Another hour and a half to Roswell and already the place was getting under my skin.
I can't really articulate where this attack of nerves had come from. It's not like I'm on any government watch lists (that I'm aware of).
But something about this trip had given me an undeniable case of the jitters. An aura of vague and ominous dread had followed me like a rain cloud all the way down from Santa Fe.
Maybe it was the THC infused gummy bears tucked into my jacket pocket like bullets just waiting to pop off. Maybe it was the vast emptiness of the American desert or the ruined towns or the burned out remnants of a mid-century civilization already halfway into the dustbin.
Maybe it's just a sign of these strange and ominous times of ours.
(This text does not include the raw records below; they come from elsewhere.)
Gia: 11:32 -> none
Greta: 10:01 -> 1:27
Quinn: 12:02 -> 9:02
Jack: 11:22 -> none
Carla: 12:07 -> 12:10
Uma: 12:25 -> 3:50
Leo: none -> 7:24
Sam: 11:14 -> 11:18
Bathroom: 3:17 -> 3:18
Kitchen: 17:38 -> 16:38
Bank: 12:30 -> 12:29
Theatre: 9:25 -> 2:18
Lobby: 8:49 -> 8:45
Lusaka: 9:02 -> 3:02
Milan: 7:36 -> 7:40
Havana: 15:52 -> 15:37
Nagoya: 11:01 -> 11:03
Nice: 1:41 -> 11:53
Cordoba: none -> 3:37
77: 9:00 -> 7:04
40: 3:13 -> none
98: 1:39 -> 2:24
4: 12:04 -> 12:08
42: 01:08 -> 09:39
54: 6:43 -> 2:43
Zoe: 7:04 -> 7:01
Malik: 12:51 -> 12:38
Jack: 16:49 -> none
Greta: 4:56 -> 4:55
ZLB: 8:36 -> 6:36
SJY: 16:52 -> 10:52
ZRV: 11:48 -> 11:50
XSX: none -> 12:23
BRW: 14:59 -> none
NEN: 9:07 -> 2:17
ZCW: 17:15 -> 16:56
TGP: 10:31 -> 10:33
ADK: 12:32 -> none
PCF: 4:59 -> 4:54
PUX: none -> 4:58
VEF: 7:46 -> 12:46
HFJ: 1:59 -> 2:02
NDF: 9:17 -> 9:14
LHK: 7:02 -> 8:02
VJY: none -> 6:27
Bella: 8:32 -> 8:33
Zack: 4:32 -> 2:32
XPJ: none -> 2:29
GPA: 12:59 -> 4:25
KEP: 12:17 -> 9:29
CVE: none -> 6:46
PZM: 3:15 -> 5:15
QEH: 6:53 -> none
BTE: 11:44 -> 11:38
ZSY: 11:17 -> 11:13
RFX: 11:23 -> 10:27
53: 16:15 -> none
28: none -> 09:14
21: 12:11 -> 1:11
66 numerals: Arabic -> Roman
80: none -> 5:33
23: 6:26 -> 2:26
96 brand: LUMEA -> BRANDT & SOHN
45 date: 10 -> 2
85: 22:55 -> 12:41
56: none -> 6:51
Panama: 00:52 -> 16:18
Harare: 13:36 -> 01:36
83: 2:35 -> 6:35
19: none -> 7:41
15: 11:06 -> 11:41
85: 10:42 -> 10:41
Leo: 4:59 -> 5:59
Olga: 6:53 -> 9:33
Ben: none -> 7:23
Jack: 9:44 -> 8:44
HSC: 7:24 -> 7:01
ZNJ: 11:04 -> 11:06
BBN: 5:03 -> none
This is America, after all. 2025.
It is a time of strange omens and unfriendly stars.
Slim Pickins let out a snore from inside the car, and I couldn't help but laugh. Here I was, chasing lights in the sky while my blind dog dreamed of whatever blind dogs dream about. Probably chasing rabbits he couldn't see.
The wind picked up, sending a tumbleweed bouncing across the empty lot. Time to get moving.
After all, it's not polite to keep the aliens waiting.